ERR_ABORT - Service is in failed state; operation aborted
ERR_INVALID - Operation invalid for resource. For example, relocating a disabled service.
ERR_DEPEND - Operation violates a dependency rule. For example, trying to move an exclusive service to a node where a service is running.
ERR_DOMAIN - Operation violates a failover domain constraint. For example, trying to move a service outside of its restricted failover domain.
ERR_RUNNING - Service is already running. For example, enable a service when it is not stopped.
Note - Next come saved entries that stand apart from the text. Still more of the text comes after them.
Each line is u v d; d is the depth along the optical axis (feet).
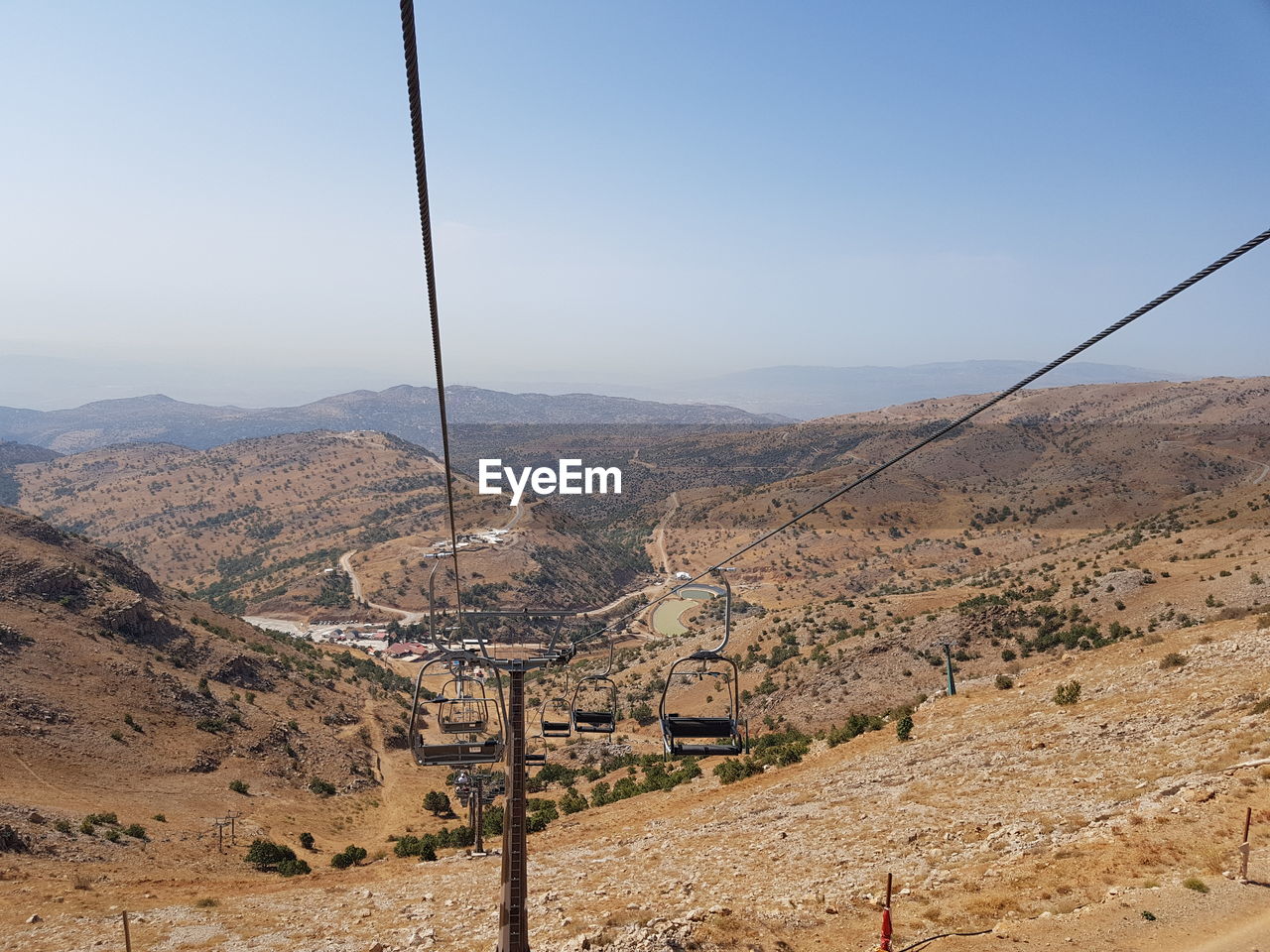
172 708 313.12
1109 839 77.82
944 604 408.05
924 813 107.04
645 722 348.79
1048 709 144.97
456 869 138.92
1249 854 67.05
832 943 69.31
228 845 203.72
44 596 349.82
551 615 63.72
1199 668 137.18
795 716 293.43
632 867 113.60
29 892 121.49
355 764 346.33
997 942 61.26
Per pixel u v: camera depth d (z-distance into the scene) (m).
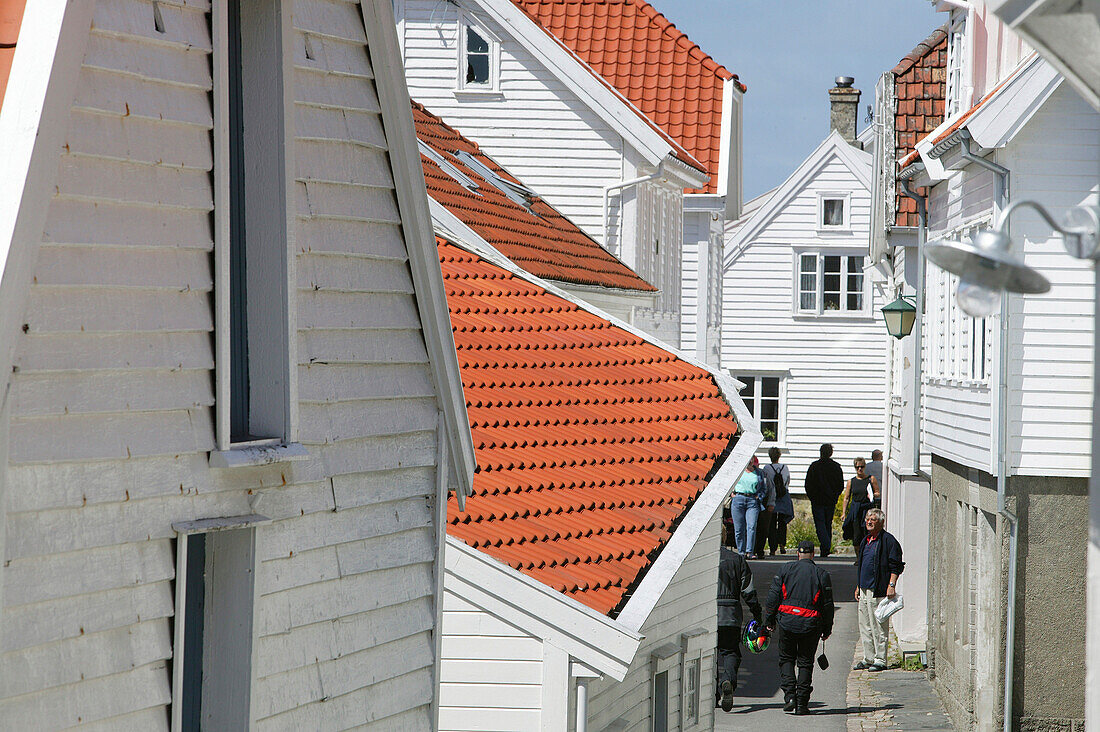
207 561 12.30
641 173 47.06
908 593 40.22
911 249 41.69
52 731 10.11
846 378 76.38
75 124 10.31
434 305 14.95
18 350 9.78
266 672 12.35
Example 1: creating a follows-but-avoid-after-start behavior
%
% If the main queue server and replication queue server are on the same
% node, relocate the replication server somewhere else if possible.
%
define my_sap_event_trigger()
{
variable state, owner_rep, owner_main;
variable nodes, allowed;
%
% If this was a service event, don't execute the default event
% script trigger after this script completes.
%
if (event_type == EVENT_SERVICE) {
stop_processing();
}
(,,, owner_main, state) = service_status("service:main_queue");
(,,, owner_rep, state) = service_status("service:replication_server");
if ((event_type == EVENT_NODE) and (owner_main == node_id) and
(node_state == NODE_OFFLINE) and (owner_rep >= 0)) {
%
% uh oh, the owner of the main server died. Restart it
% on the node running the replication server
%
notice("Starting Main Queue Server on node ", owner_rep);
()=service_start("service:main_queue", owner_rep);
return;
}
%
% S-Lang doesn't short-circuit prior to 2.1.0
%
if ((owner_main >= 0) and
((owner_main == owner_rep) or (owner_rep < 0))) {
%
% Get all online nodes
%
nodes = nodes_online();
%
% Drop out the owner of the main server
%
allowed = subtract(nodes, owner_main);
if ((owner_rep >= 0) and (length(allowed) == 0)) {
%
% Only one node is online and the rep server is
% already running. Don't do anything else.
%
return;
}
if ((length(allowed) == 0) and (owner_rep < 0)) {
%
% Only node online is the owner ... go ahead
% and start it, even though it doesn't increase
% availability to do so.
%
allowed = owner_main;
}
%
% Move the replication server off the node that is
% running the main server if a node's available.
%
if (owner_rep >= 0) {
()=service_stop("service:replication_server");
}
()=service_start("service:replication_server", allowed);
}
return;
}
my_sap_event_trigger();Relevant <rm> section from cluster.conf:
<rm central_processing="1">
<events>
<event name="main-start" class="service"
service="service:main_queue"
service_state="started"
file="/tmp/sap.sl"/>
<event name="rep-start" class="service"
service="service:replication_server"
service_state="started"
file="/tmp/sap.sl"/>
<event name="node-up" node_state="up"
class="node"
file="/tmp/sap.sl"/>
</events>
<failoverdomains>
<failoverdomain name="all" ordered="1" restricted="1">
<failoverdomainnode name="molly"
priority="2"/>
<failoverdomainnode name="frederick"
priority="1"/>
</failoverdomain>
</failoverdomains>
<resources/>
<service name="main_queue"/>
<service name="replication_server" autostart="0"/>
<!-- replication server is started when main-server start
event completes -->
</rm>